Normalizations and PCA
Avoid dense matrices whenever possible. Put normalizations that preserve sparsity (0 values stay 0) before normalizations that break sparsity (e.g. adding values to each row/column). A typical RNA-seq matrix has <5% non-zero entries, so your code will operate on 20x more entries with a dense matrix.
-
For most operations, we recommend using lazy evaluation to avoid creating intermediate matrices. The one common exception to this rule is when running PCA. Because PCA requires looping through the matrix several hundred times, it is often faster to write the matrix to disk once just before PCA rather than recalculating the entries on each PCA iteration.

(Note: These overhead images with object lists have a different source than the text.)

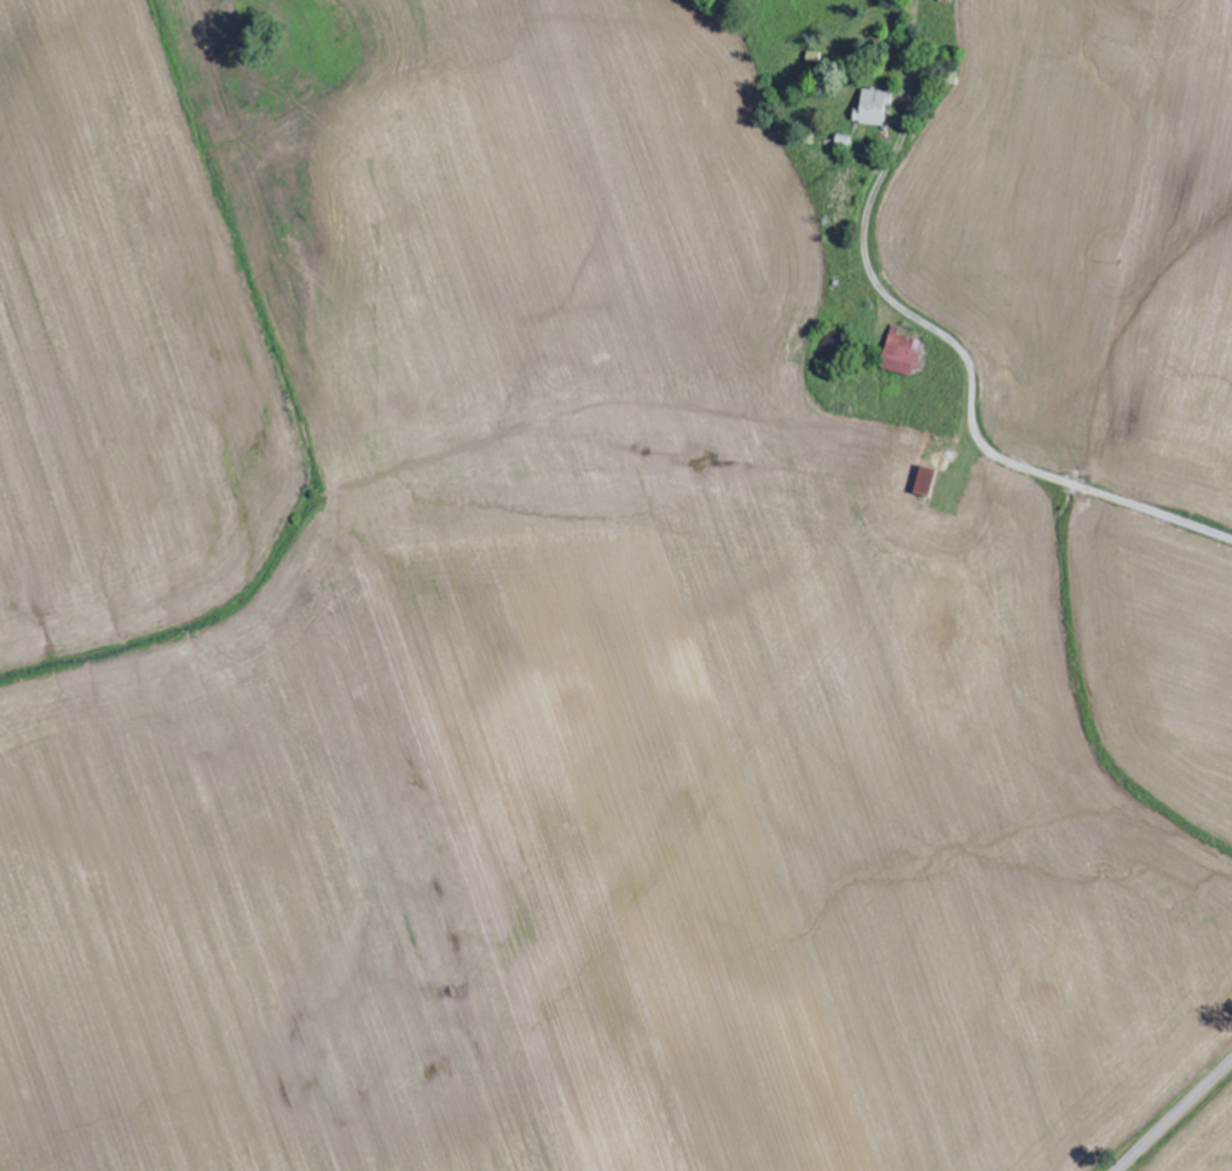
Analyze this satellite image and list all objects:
building: (875, 109)
road: (974, 383)
building: (928, 482)
road: (1173, 1116)

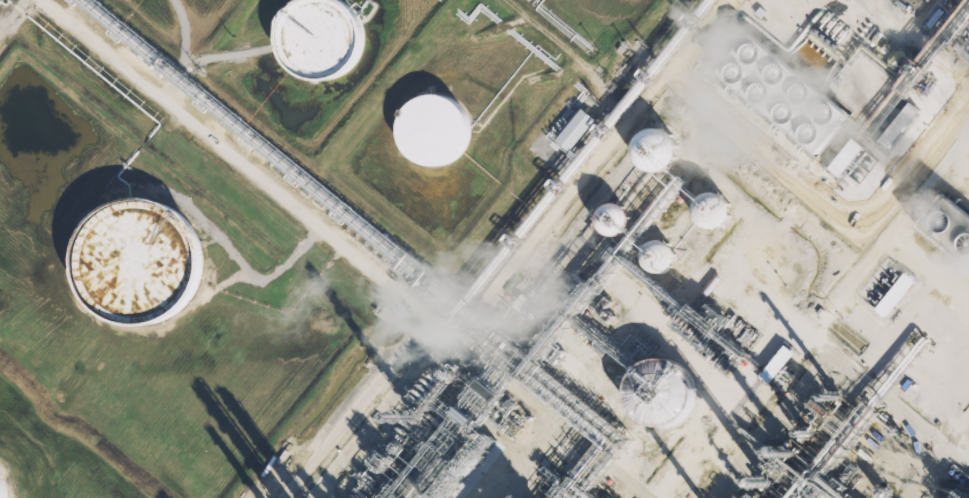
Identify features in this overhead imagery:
road: (967, 1)
helipad: (795, 8)
building: (324, 38)
building: (897, 128)
building: (576, 129)
building: (438, 130)
storage tank: (438, 130)
building: (656, 149)
building: (846, 156)
building: (614, 217)
road: (522, 248)
road: (355, 249)
building: (659, 255)
building: (147, 264)
storage tank: (147, 264)
building: (890, 292)
road: (828, 316)
building: (774, 358)
building: (648, 392)
building: (3, 487)
storage tank: (3, 487)
building: (445, 489)

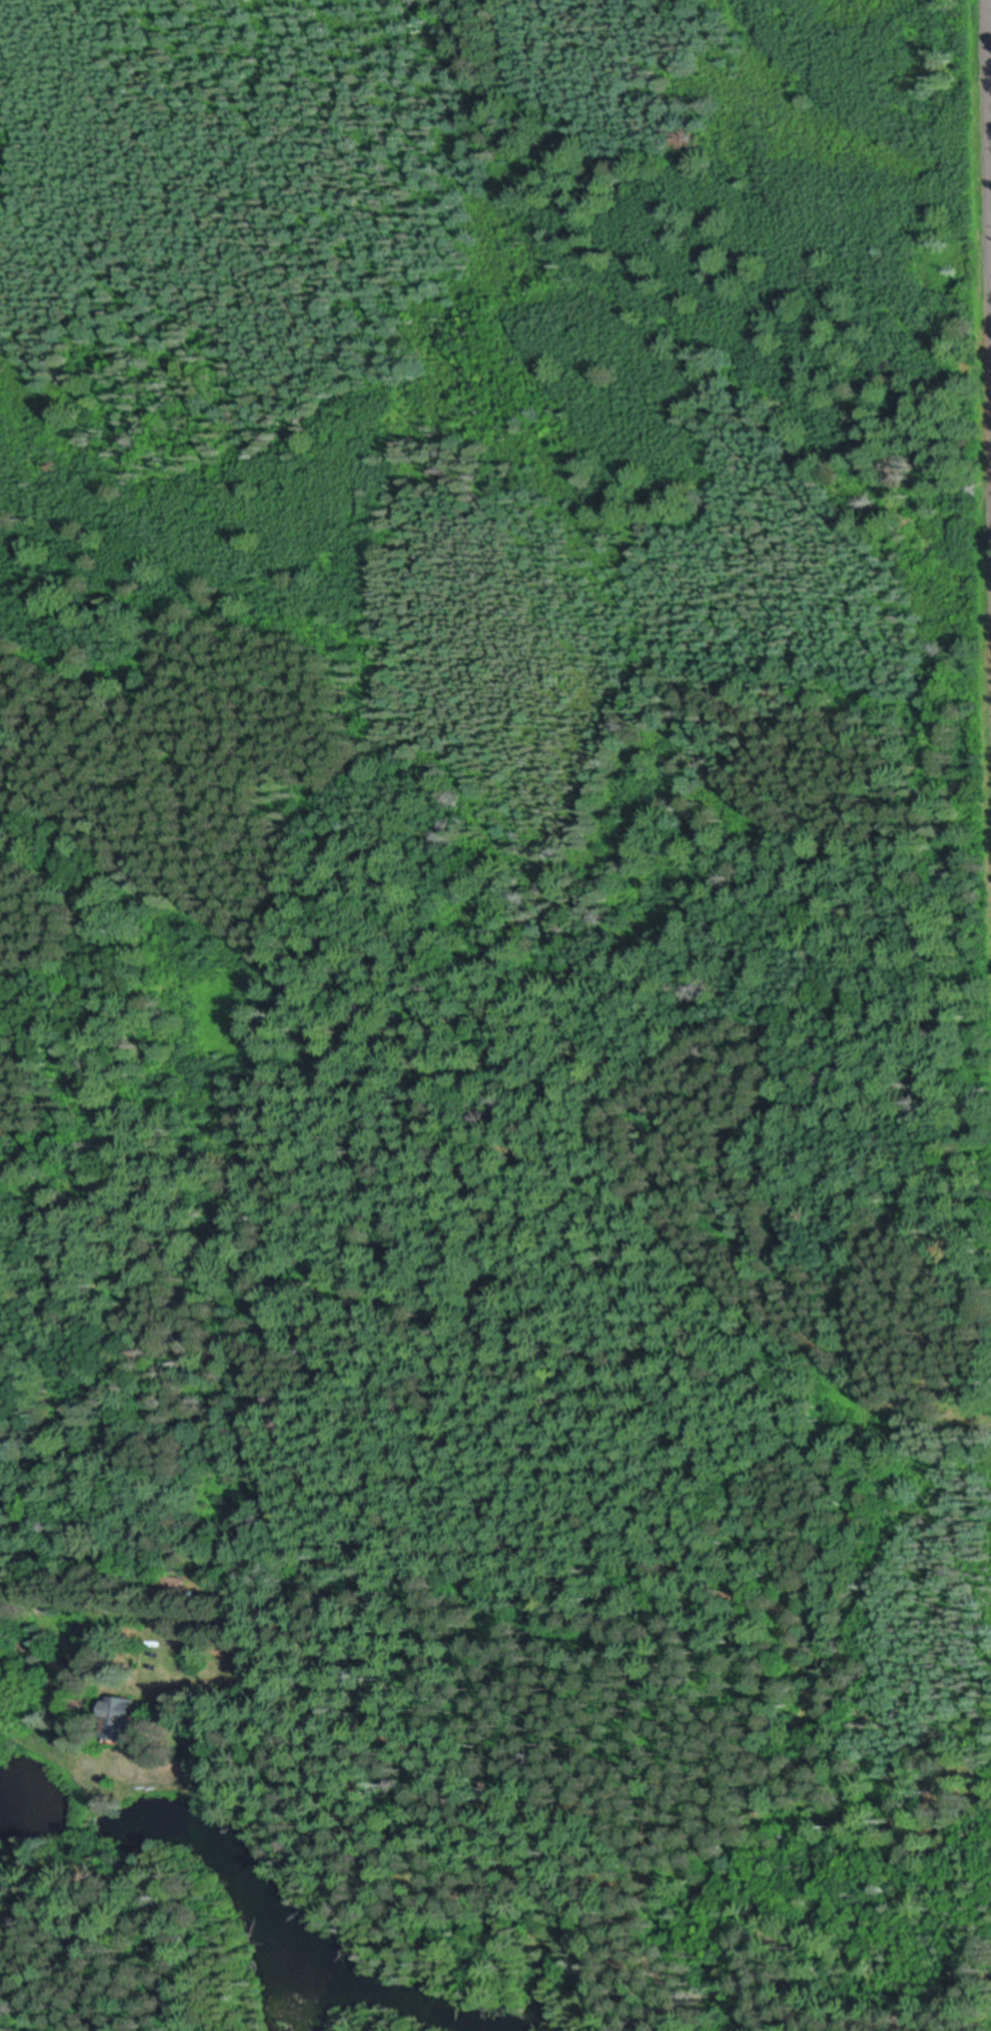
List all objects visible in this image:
road: (990, 64)
road: (920, 1408)
road: (825, 1481)
road: (650, 1808)

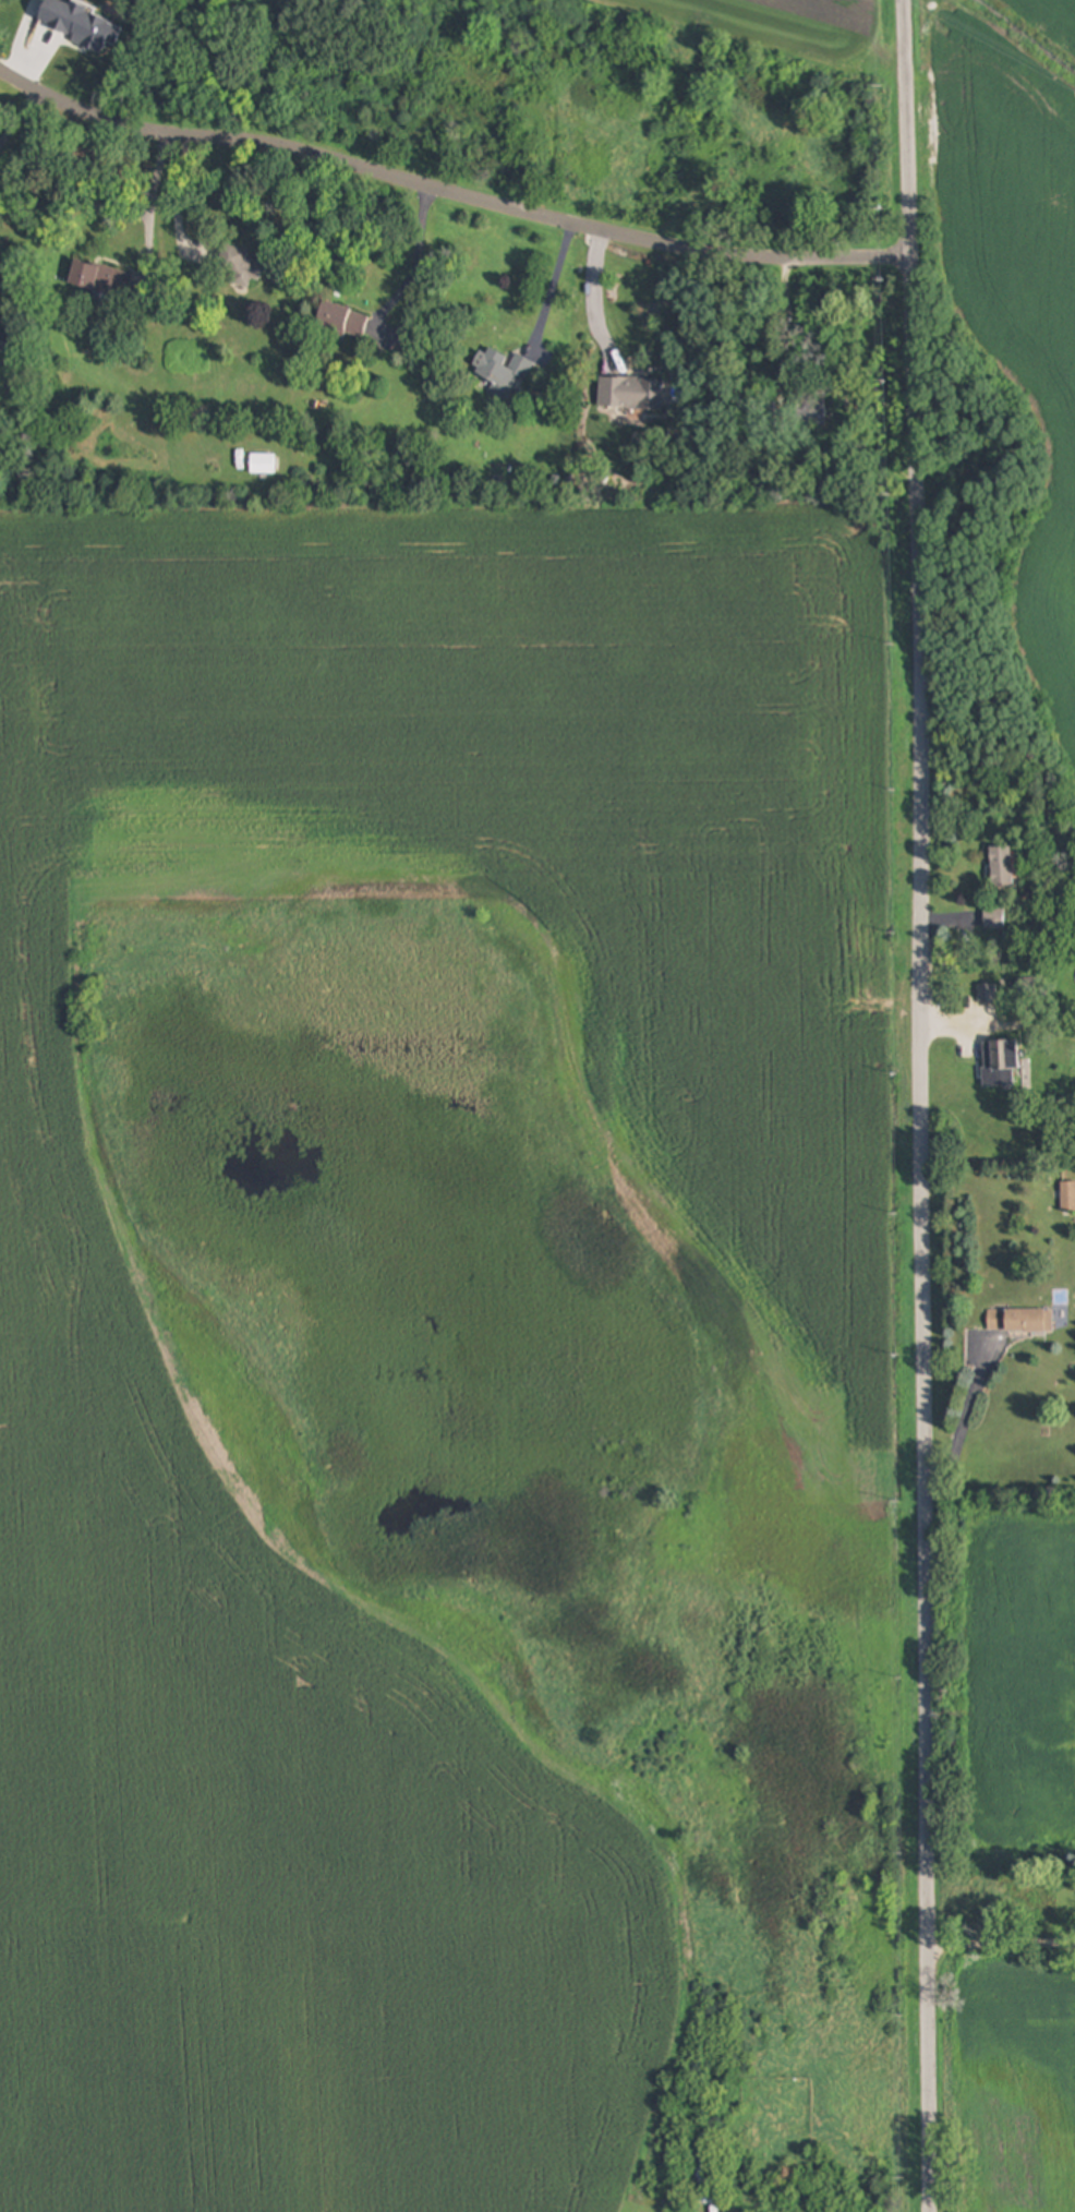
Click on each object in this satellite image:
road: (18, 114)
road: (174, 191)
road: (451, 192)
road: (148, 202)
road: (415, 262)
building: (240, 267)
building: (100, 280)
road: (554, 286)
road: (599, 299)
building: (340, 323)
building: (4, 342)
building: (502, 374)
building: (631, 394)
building: (262, 465)
building: (1001, 867)
building: (994, 919)
building: (985, 994)
building: (1000, 1064)
road: (925, 1105)
building: (1067, 1196)
building: (1020, 1320)
road: (1001, 1945)
building: (703, 2164)

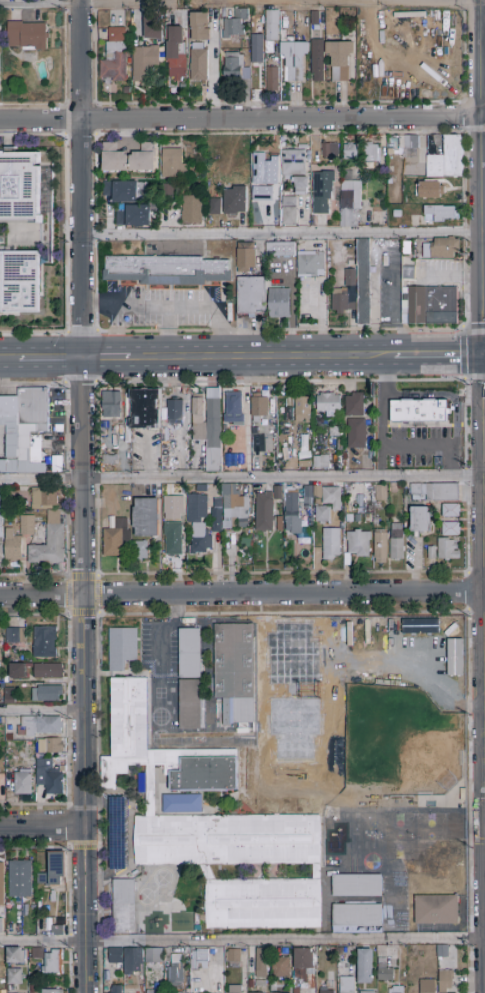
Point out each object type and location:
road: (240, 2)
road: (483, 2)
building: (115, 16)
building: (318, 21)
building: (235, 25)
building: (273, 26)
building: (152, 27)
building: (200, 27)
building: (27, 35)
building: (257, 50)
building: (176, 54)
building: (114, 56)
building: (318, 60)
building: (341, 60)
building: (144, 62)
building: (199, 62)
building: (294, 62)
building: (233, 67)
building: (272, 80)
road: (241, 120)
road: (483, 125)
building: (410, 142)
building: (330, 151)
building: (351, 151)
building: (371, 154)
building: (114, 158)
building: (144, 159)
building: (447, 160)
building: (174, 164)
building: (259, 168)
road: (482, 177)
building: (287, 179)
building: (294, 183)
building: (20, 186)
building: (430, 190)
building: (120, 191)
building: (322, 193)
building: (258, 195)
building: (235, 200)
building: (350, 204)
building: (215, 206)
building: (191, 210)
building: (441, 213)
building: (133, 216)
road: (282, 232)
building: (280, 249)
building: (441, 249)
building: (246, 257)
building: (310, 263)
building: (166, 270)
building: (407, 271)
building: (20, 282)
building: (365, 284)
building: (345, 294)
building: (251, 296)
building: (279, 304)
building: (432, 305)
road: (170, 306)
road: (166, 332)
road: (461, 340)
road: (430, 355)
road: (476, 355)
traffic signals: (483, 355)
road: (484, 355)
road: (261, 356)
road: (106, 358)
road: (9, 359)
road: (50, 359)
road: (382, 376)
road: (474, 379)
road: (79, 382)
road: (279, 382)
road: (444, 395)
building: (328, 403)
building: (112, 405)
building: (259, 406)
building: (234, 408)
building: (144, 409)
building: (302, 410)
building: (419, 411)
building: (175, 412)
building: (285, 412)
building: (355, 421)
road: (464, 423)
building: (208, 426)
road: (65, 427)
road: (95, 427)
building: (24, 430)
road: (381, 437)
building: (259, 440)
road: (430, 446)
building: (237, 453)
building: (109, 458)
building: (320, 462)
building: (57, 465)
road: (464, 476)
road: (96, 479)
road: (65, 480)
road: (242, 480)
building: (434, 492)
building: (380, 493)
road: (83, 496)
building: (44, 498)
building: (328, 504)
building: (173, 508)
building: (231, 510)
building: (450, 511)
building: (264, 512)
building: (293, 512)
building: (145, 517)
building: (420, 520)
building: (1, 524)
building: (198, 524)
building: (450, 529)
road: (466, 529)
road: (96, 531)
road: (66, 533)
building: (18, 538)
building: (115, 539)
building: (173, 539)
building: (50, 542)
building: (397, 543)
building: (331, 544)
building: (357, 544)
building: (380, 547)
building: (140, 549)
building: (448, 549)
road: (476, 573)
road: (282, 574)
road: (34, 576)
road: (69, 578)
road: (468, 593)
road: (242, 595)
road: (484, 599)
road: (476, 612)
road: (308, 613)
road: (68, 624)
road: (163, 631)
building: (16, 636)
building: (44, 642)
building: (122, 648)
building: (18, 671)
building: (48, 671)
building: (235, 674)
building: (190, 679)
building: (8, 692)
building: (47, 694)
road: (41, 711)
road: (68, 711)
park: (363, 711)
building: (40, 726)
building: (51, 746)
building: (48, 778)
building: (23, 782)
road: (68, 796)
building: (183, 804)
road: (477, 805)
road: (42, 827)
building: (217, 830)
road: (130, 832)
road: (100, 839)
road: (110, 839)
road: (477, 842)
road: (67, 858)
building: (54, 870)
building: (20, 880)
building: (2, 884)
building: (369, 886)
road: (469, 887)
building: (124, 907)
building: (436, 910)
road: (100, 911)
building: (368, 920)
building: (1, 926)
building: (57, 930)
road: (469, 940)
road: (69, 942)
road: (100, 942)
road: (285, 942)
road: (43, 943)
building: (15, 956)
building: (154, 956)
building: (234, 957)
building: (200, 959)
building: (127, 960)
building: (50, 961)
building: (261, 963)
building: (365, 967)
building: (281, 968)
building: (304, 968)
road: (469, 970)
road: (69, 971)
road: (100, 971)
building: (176, 972)
building: (385, 974)
building: (14, 977)
building: (448, 982)
building: (347, 985)
building: (427, 986)
building: (117, 989)
building: (234, 989)
building: (395, 990)
building: (52, 991)
building: (154, 992)
building: (255, 992)
building: (277, 992)
building: (326, 992)
building: (367, 992)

- For storage efficiency, keep any sparsity-breaking normalizations
delayed, but store all the sparse normalizations in a temporary location
with
write_matrix_dir()
then apply the sparsity-breaking normalizations
- For storage efficiency, keep any sparsity-breaking normalizations
delayed, but store all the sparse normalizations in a temporary location
with
Adding values to the rows/columns of a matrix has very little overhead for PCA because it translates into a pre or post processing step before each mat-vec multiply iteration. As a sparsity-breaking operation, adding a vector to the matrix causes most other operations to become more expensive, however.
Storage order
- Sparse matrices can be stored in a row-major or column-major
orientation with BPCells. Along the indexed dimension (e.g. rows for
row-major), BPCells can efficiently seek to a selected column without
reading the whole matrix. This has performance implications for certain
operations:
- Marker features can only be computed on a matrix indexed by gene/feature.
- Sparse matrix multiplication can only be performed between matrices with the same storage order
- Sparse matrix multiplication performance can change dramatically depending on the storage order and relative matrix size/sparsity. For column-major matrices, the left matrix should be fast to load and contain few delayed operations, while the right matrix can be slow to load and contain many delayed operations. For row-major matrices the left/right preferences are reversed.
- You can check the storage order for a matrix by printing it out in the R terminal
- When calling the
t()
function, BPCells just flips a boolean flag for whether the matrix is row-major or column-major. This does not affect the underlying storage order. - To adjust the underlying storage order, call
transpose_storage_order()
. This is a slower operation, that requires writing a new copy of the data to disk.
Other tips
- Use a single call to
matrix_stats()
to calculate mean + variance in a single pass through the matrix when possible. See the function reference for details. - For ATAC-seq data, you can calculate variable features on the tile matrix without ever saving it to disk. This allows you to subset to variable tiles and create a peak matrix with just your variable tiles for some space savings.